16.4.2.1  Controlling the Operand-Size for a Call

When the selector of the pointer referenced by a CALL instruction selects a
segment descriptor, the operand-size attribute in effect for the CALL
instruction is determined by the D-bit in the segment descriptor and by any
operand-size instruction prefix.

When the selector of the pointer referenced by a CALL instruction selects a
gate descriptor, the type of call is determined by the type of call gate. A
call via an 80286 call gate (descriptor type 4)  always has a 16-bit
operand-size attribute; a call via an 80386 call gate (descriptor type 12)
always has a 32-bit operand-size attribute.

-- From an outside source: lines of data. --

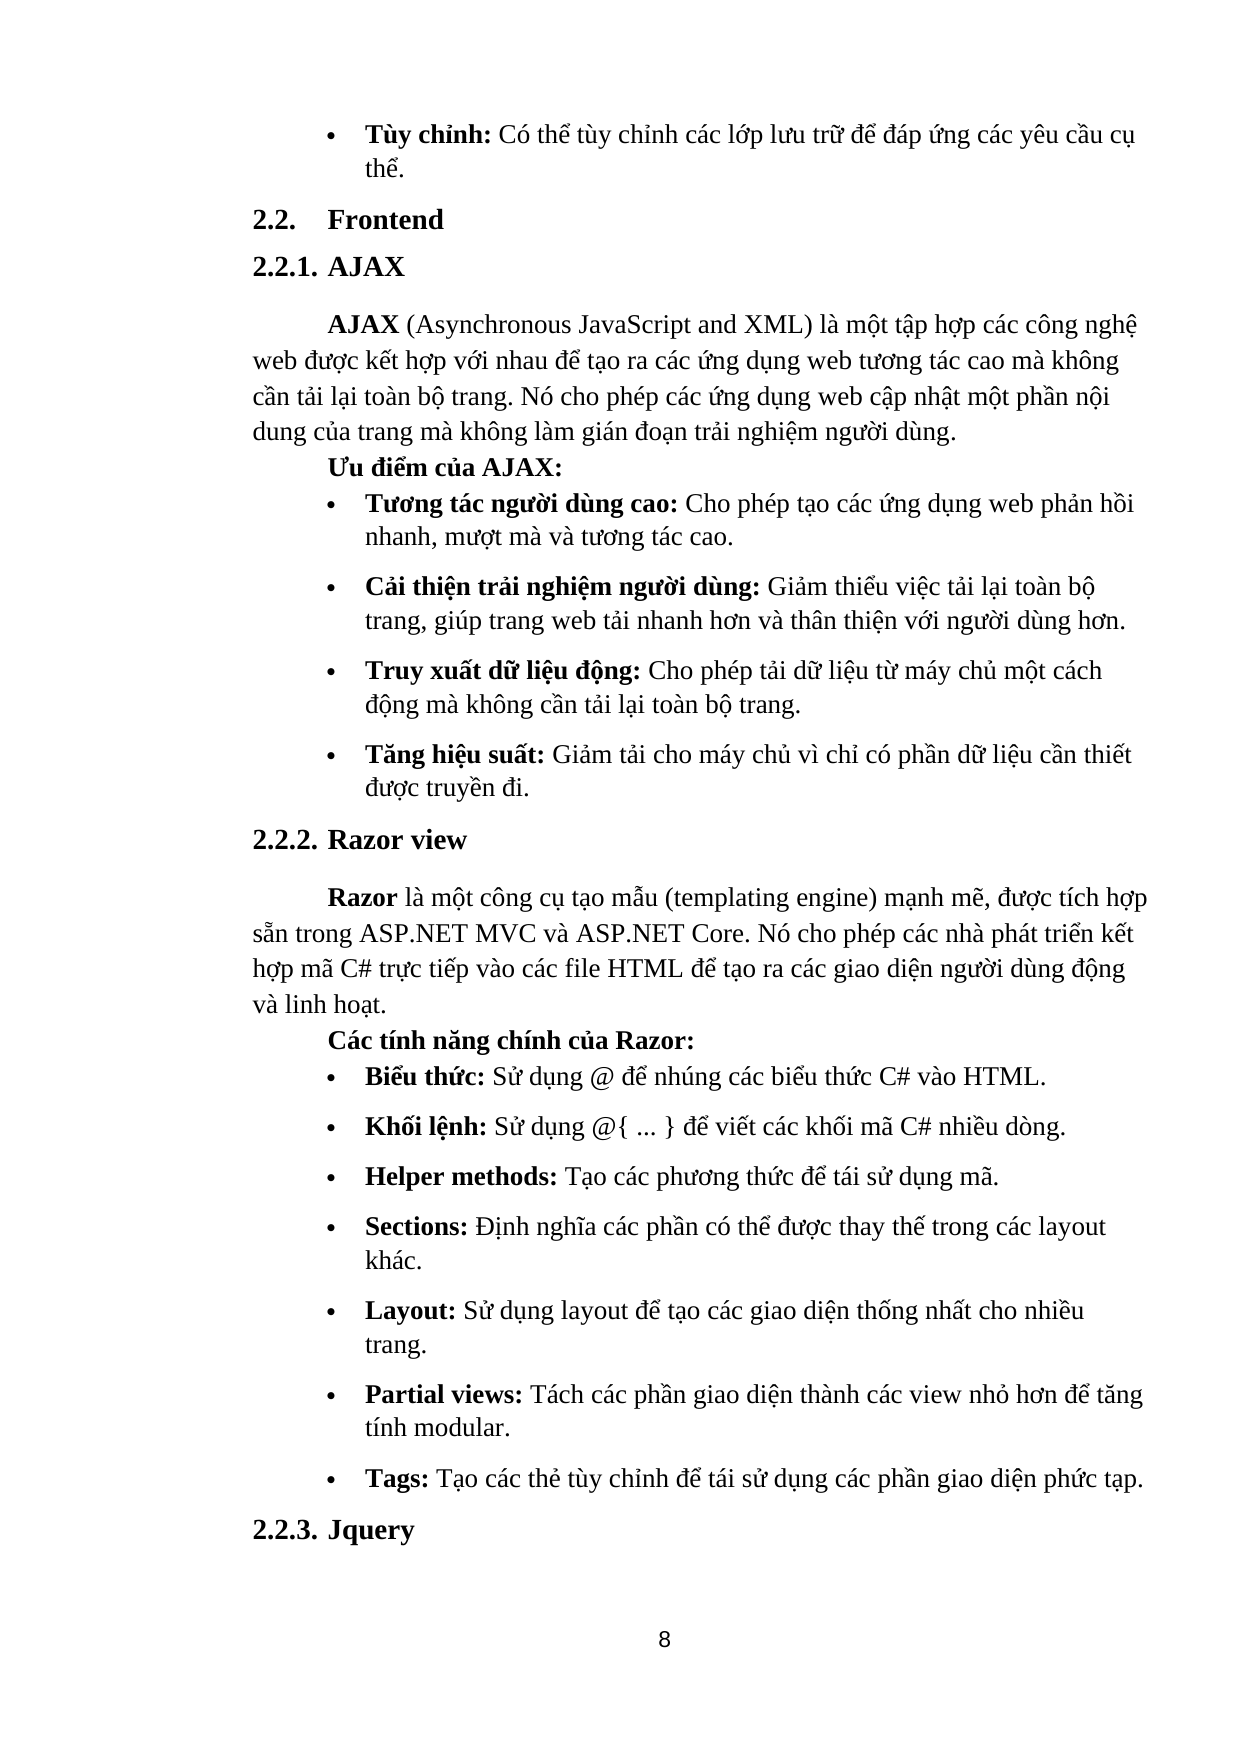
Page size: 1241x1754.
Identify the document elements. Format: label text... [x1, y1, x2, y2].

list Tags: Tạo các thẻ tùy chỉnh để tái sử dụng các phần giao diện phức tạp. [327, 1462, 1152, 1493]
list Razor view [252, 822, 1152, 855]
text AJAX (Asynchronous JavaScript and XML) là một tập hợp các công nghệ web được kết hợp với nhau để tạo ra các ứng dụng web tương tác cao mà không cần tải lại toàn bộ trang. Nó cho phép các ứng dụng web cập nhật một phần nội dung của trang mà không làm gián đoạn trải nghiệm người dùng. [252, 308, 1152, 446]
list Helper methods: Tạo các phương thức để tái sử dụng mã. [327, 1160, 1152, 1191]
list Tùy chỉnh: Có thể tùy chỉnh các lớp lưu trữ để đáp ứng các yêu cầu cụ thể. [327, 118, 1152, 183]
list Partial views: Tách các phần giao diện thành các view nhỏ hơn để tăng tính modular. [327, 1378, 1152, 1443]
list Tương tác người dùng cao: Cho phép tạo các ứng dụng web phản hồi nhanh, mượt mà và tương tác cao. [327, 487, 1152, 551]
text Razor là một công cụ tạo mẫu (templating engine) mạnh mẽ, được tích hợp sẵn trong ASP.NET MVC và ASP.NET Core. Nó cho phép các nhà phát triển kết hợp mã C# trực tiếp vào các file HTML để tạo ra các giao diện người dùng động và linh hoạt. [252, 881, 1152, 1019]
list Tăng hiệu suất: Giảm tải cho máy chủ vì chỉ có phần dữ liệu cần thiết được truyền đi. [327, 738, 1152, 803]
list Jquery [252, 1512, 1152, 1545]
list AJAX [252, 249, 1152, 282]
list Frontend [252, 202, 1152, 235]
list Khối lệnh: Sử dụng @{ ... } để viết các khối mã C# nhiều dòng. [327, 1110, 1152, 1141]
list Cải thiện trải nghiệm người dùng: Giảm thiểu việc tải lại toàn bộ trang, giúp trang web tải nhanh hơn và thân thiện với người dùng hơn. [327, 571, 1152, 635]
list Truy xuất dữ liệu động: Cho phép tải dữ liệu từ máy chủ một cách động mà không cần tải lại toàn bộ trang. [327, 654, 1152, 719]
list Biểu thức: Sử dụng @ để nhúng các biểu thức C# vào HTML. [327, 1060, 1152, 1091]
text Ưu điểm của AJAX: [252, 451, 1152, 482]
text Các tính năng chính của Razor: [252, 1024, 1152, 1055]
list Layout: Sử dụng layout để tạo các giao diện thống nhất cho nhiều trang. [327, 1294, 1152, 1359]
list Sections: Định nghĩa các phần có thể được thay thế trong các layout khác. [327, 1210, 1152, 1275]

The offset of the target
procedure is taken from the gate descriptor; therefore, even a 16-bit
procedure can call a procedure that is located more than 64 kilobytes from
the base of a 32-bit segment, because a 32-bit call gate contains a 32-bit
target offset.

An unmodified 16-bit code segment that has run successfully on an 8086 or
real-mode 80286 will always have a D-bit of zero and will not use
operand-size override prefixes; therefore, it will always execute 16-bit
versions of CALL. The only modification needed to make a16-bit procedure
effect a 32-bit call is to relink the call to an 80386 call gate.


16.4.2.2  Changing Size of Call

When adding 32-bit gates to 16-bit procedures, it is important to consider
the number of parameters. The count field of the gate descriptor specifies
the size of the parameter string to copy from the current stack to the stack
of the more privileged procedure. The count field of a 16-bit gate specifies
the number of words to be copied, whereas the count field of a 32-bit gate
specifies the number of doublewords to be copied; therefore, the 16-bit
procedure must use an even number of words as parameters.

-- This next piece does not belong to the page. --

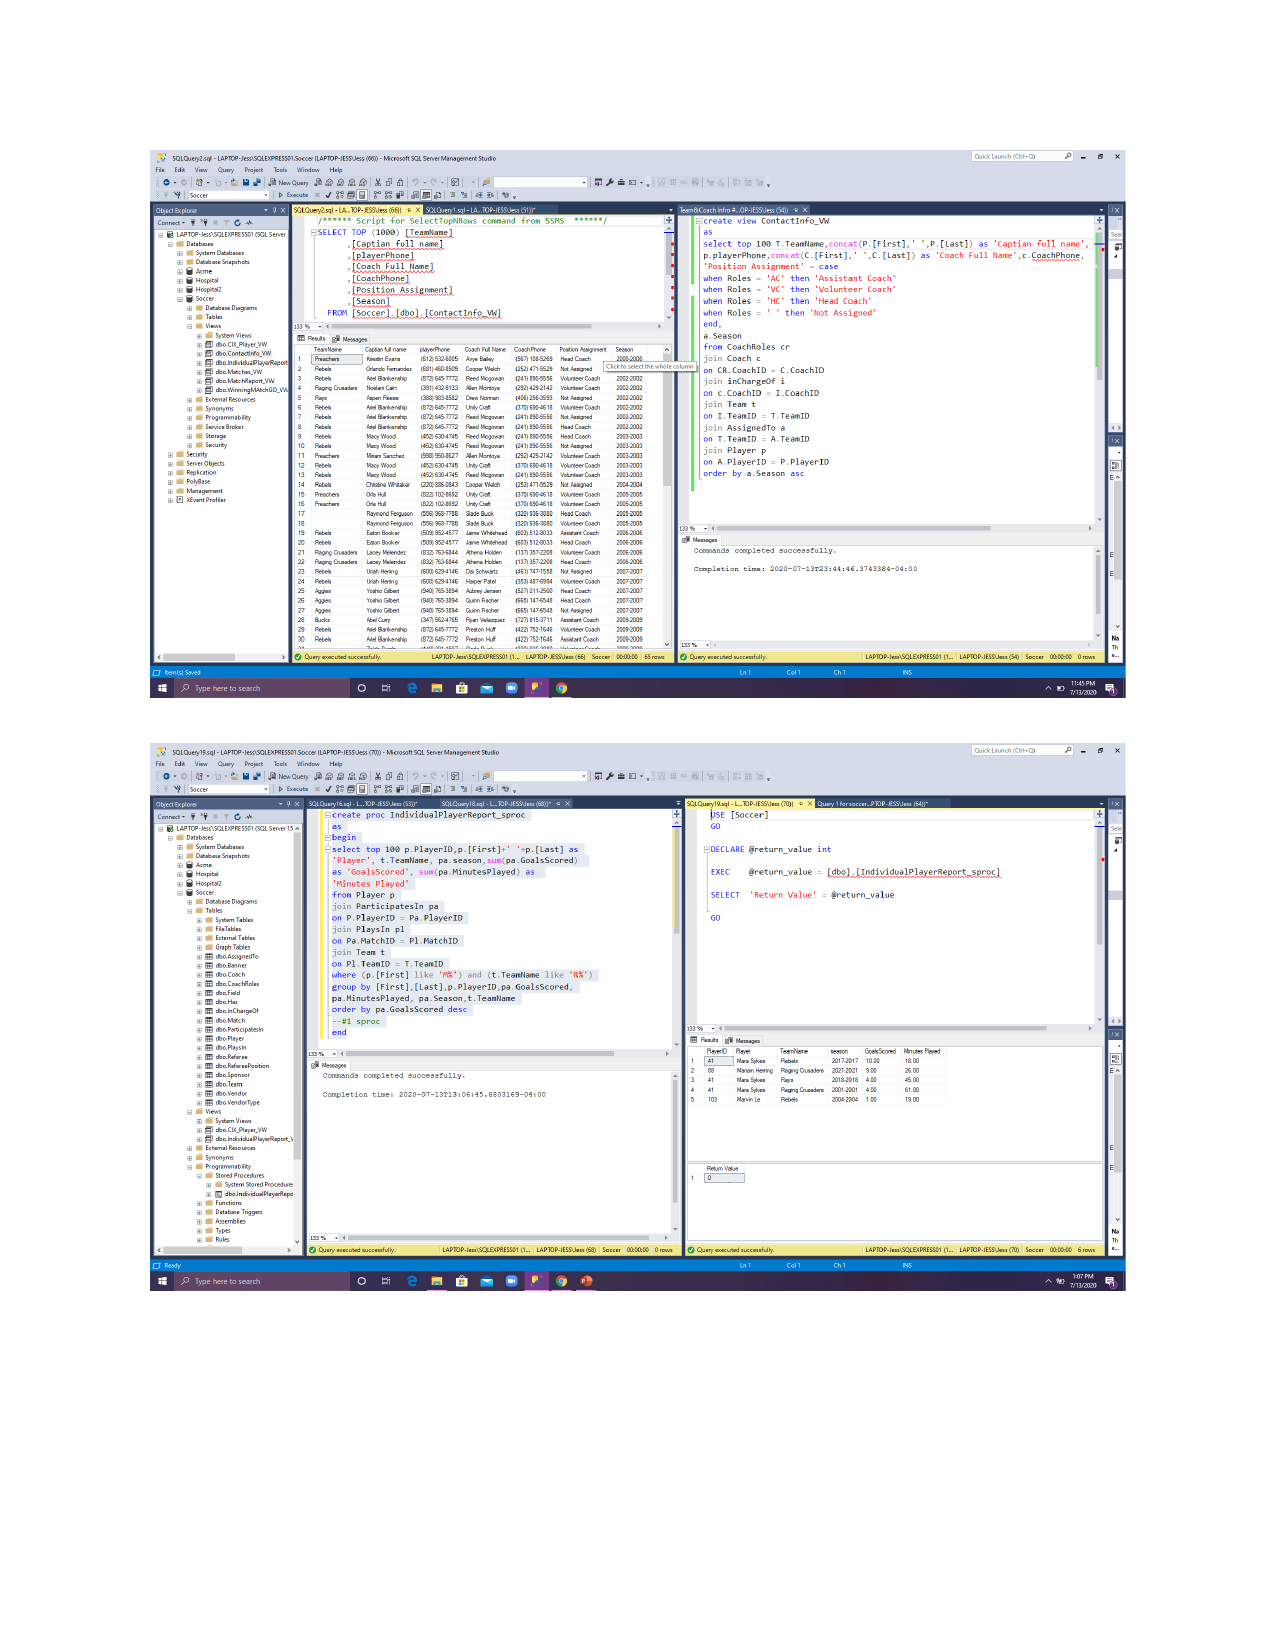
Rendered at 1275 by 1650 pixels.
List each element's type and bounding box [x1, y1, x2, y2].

picture [150, 743, 1126, 1291]
picture [150, 150, 1126, 698]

16.4.3  Interrupt Control Transfers

With a control transfer due to an interrupt or exception, a gate is always
involved. The operand-size attribute for the interrupt is determined by the
type of IDT gate.

A 386 interrupt or trap gate (descriptor type 14 or 15) to a 32-bit
interrupt procedure can be used to interrupt either 32-bit or 16-bit
procedures. However, it is not generally feasible to permit an interrupt or
exception to invoke a 16-bit handler procedure when 32-bit code is
executing, because a 16-bit interrupt procedure has a return offset of only
16-bits on its stack. If the 32-bit procedure is executing at an address
greater than 64K, the 16-bit interrupt procedure cannot return correctly.

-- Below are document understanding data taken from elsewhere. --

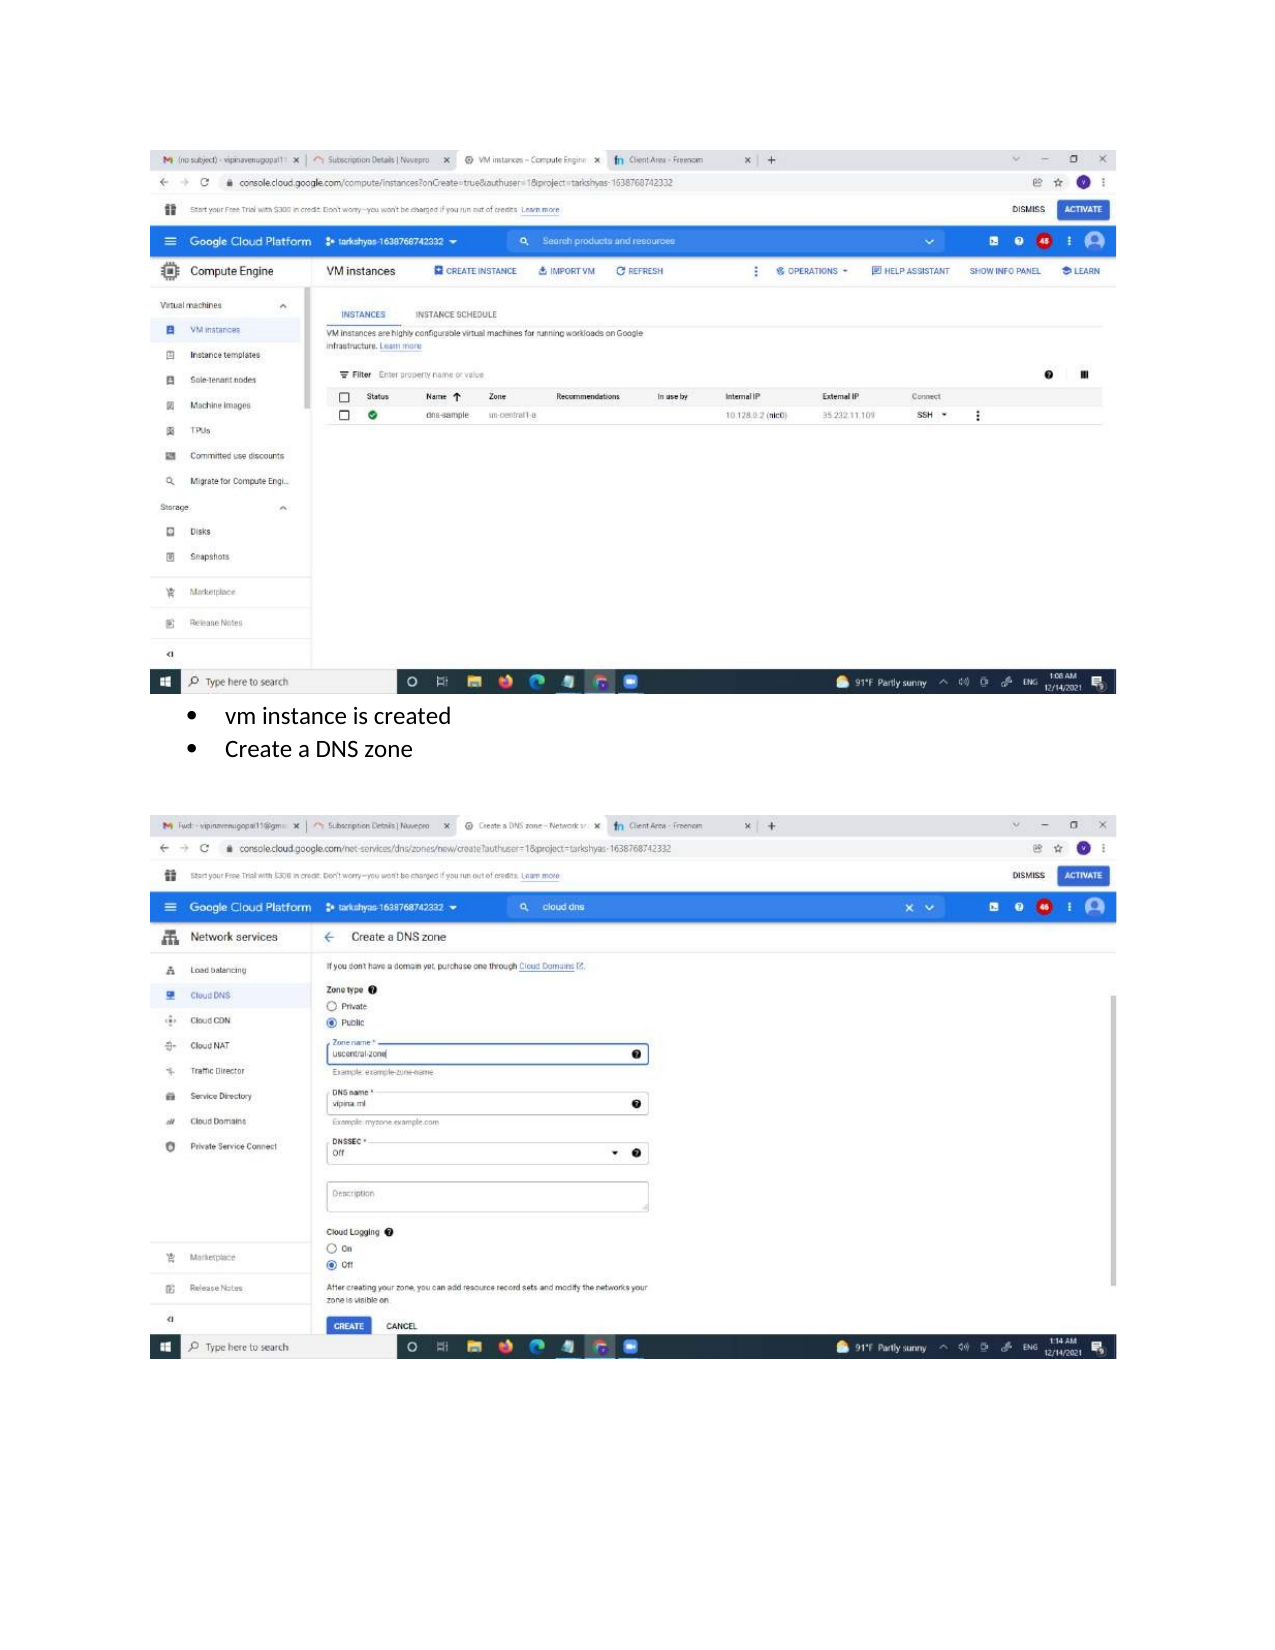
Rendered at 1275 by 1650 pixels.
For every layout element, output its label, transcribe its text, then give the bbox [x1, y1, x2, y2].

picture [150, 150, 1117, 694]
list Create a DNS zone [187, 733, 1210, 763]
picture [150, 815, 1117, 1359]
list vm instance is created [187, 700, 1210, 731]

16.4.4  Parameter Translation

When segment offsets or pointers (which contain segment offsets) are passed
as parameters between 16-bit and 32-bit procedures, some translation is
required. Clearly, if a 32-bit procedure passes a pointer to data located
beyond 64K to a 16-bit procedure, the 16-bit procedure cannot utilize it.
Beyond this natural limitation, an interface procedure can perform any
format conversion between 32-bit and 16-bit pointers that may be needed.

Parameters passed by value between 32-bit and 16-bit code may also require
translation between 32-bit and 16-bit formats. Such translation requirements
are application dependent. Systems designers should take care to limit the
range of values passed so that such translations are possible.


16.4.5  The Interface Procedure

Interposing an interface procedure between 32-bit and 16-bit procedures can
be the solution to any of several interface requirements:

    Allowing procedures in 16-bit segments to transfer control to
     instructions located beyond 64K in 32-bit segments.

    Matching of operand size for CALL/RET.

    Parameter translation.

Interface procedures between USE32 and USE16 segments can be constructed
with these properties:

    The procedures reside in a code segment whose D-bit is set, indicating
     a default operand size of 32-bits.

    All entry points that may be called by 16-bit procedures have offsets
     that are actually less than 64K.

    All points to which called 16-bit procedures may return also lie
     within 64K.

The interface procedures do little more than call corresponding procedures
in other segments. There may be two kinds of procedures:

    Those that are called by 16-bit procedures and call 32-bit procedures.
     These interface procedures are called by 16-bit CALLs and use the
     operand-size prefix before RET instructions to cause a 16-bit RET.
     CALLs to 32-bit segments are 32-bit calls (by default, because the
     D-bit is set), and the 32-bit code returns with 32-bit RET
     instructions.

    Those that are called by 32-bit procedures and call 16-bit procedures.
     These interface procedures are called by 32-bit CALL instructions, and
     return with 32-bit RET instructions (by default, because the D-bit is
     set).  CALLs to 16-bit procedures use the operand-size prefix;
     procedures in the 16-bit code return with 16-bit RET instructions.